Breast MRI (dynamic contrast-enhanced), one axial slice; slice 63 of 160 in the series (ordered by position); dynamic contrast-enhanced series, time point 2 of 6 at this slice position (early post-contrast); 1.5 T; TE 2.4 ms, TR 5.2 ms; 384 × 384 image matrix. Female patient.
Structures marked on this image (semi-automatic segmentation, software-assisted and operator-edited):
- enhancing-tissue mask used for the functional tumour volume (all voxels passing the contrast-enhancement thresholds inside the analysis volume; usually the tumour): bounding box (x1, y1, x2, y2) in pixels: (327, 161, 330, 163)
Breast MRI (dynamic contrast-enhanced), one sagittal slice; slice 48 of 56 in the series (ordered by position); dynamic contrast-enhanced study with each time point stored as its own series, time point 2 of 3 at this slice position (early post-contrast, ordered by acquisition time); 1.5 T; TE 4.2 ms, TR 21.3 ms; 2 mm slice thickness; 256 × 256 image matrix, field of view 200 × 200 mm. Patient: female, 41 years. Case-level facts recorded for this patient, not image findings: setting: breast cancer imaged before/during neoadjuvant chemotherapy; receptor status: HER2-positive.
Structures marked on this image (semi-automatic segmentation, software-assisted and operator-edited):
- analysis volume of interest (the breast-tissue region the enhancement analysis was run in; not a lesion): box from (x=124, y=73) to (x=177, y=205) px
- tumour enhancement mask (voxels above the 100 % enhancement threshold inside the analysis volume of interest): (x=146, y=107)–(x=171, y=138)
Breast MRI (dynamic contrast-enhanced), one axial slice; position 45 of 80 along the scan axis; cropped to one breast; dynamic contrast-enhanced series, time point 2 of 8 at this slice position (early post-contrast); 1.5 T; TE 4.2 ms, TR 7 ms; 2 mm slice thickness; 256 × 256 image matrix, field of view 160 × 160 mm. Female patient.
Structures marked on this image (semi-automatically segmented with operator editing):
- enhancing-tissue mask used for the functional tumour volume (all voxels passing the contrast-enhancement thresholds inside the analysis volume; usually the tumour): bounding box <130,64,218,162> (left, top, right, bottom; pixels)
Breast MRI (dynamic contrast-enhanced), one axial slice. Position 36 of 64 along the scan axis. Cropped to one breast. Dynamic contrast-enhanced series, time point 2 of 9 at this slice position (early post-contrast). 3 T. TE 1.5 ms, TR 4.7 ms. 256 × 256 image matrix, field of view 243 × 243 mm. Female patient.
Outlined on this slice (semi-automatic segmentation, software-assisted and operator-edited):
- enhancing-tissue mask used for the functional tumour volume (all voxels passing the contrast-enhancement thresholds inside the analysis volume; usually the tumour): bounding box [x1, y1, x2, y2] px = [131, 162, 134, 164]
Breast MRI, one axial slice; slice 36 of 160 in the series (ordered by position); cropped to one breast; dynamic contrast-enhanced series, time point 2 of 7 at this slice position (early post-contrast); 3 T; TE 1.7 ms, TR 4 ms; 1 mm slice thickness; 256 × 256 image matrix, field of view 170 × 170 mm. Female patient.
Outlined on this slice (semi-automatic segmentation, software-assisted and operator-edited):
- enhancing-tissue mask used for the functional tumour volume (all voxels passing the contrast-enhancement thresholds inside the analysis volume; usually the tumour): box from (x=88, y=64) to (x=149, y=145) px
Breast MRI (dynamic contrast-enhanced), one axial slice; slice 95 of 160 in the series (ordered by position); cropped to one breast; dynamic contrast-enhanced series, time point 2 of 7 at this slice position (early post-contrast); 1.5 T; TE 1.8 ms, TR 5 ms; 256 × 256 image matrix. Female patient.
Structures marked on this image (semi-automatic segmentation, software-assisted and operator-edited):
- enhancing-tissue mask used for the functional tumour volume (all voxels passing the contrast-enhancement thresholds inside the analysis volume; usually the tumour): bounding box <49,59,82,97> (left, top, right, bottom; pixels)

> **WHAT YOU SHOULD DO**: Search the data for the string "interest" and copy out every line where it is found.

> **THE ANSWER**:
- analysis volume of interest (the breast-tissue region the enhancement analysis was run in; not a lesion): box from (x=124, y=73) to (x=177, y=205) px
- tumour enhancement mask (voxels above the 100 % enhancement threshold inside the analysis volume of interest): (x=146, y=107)–(x=171, y=138)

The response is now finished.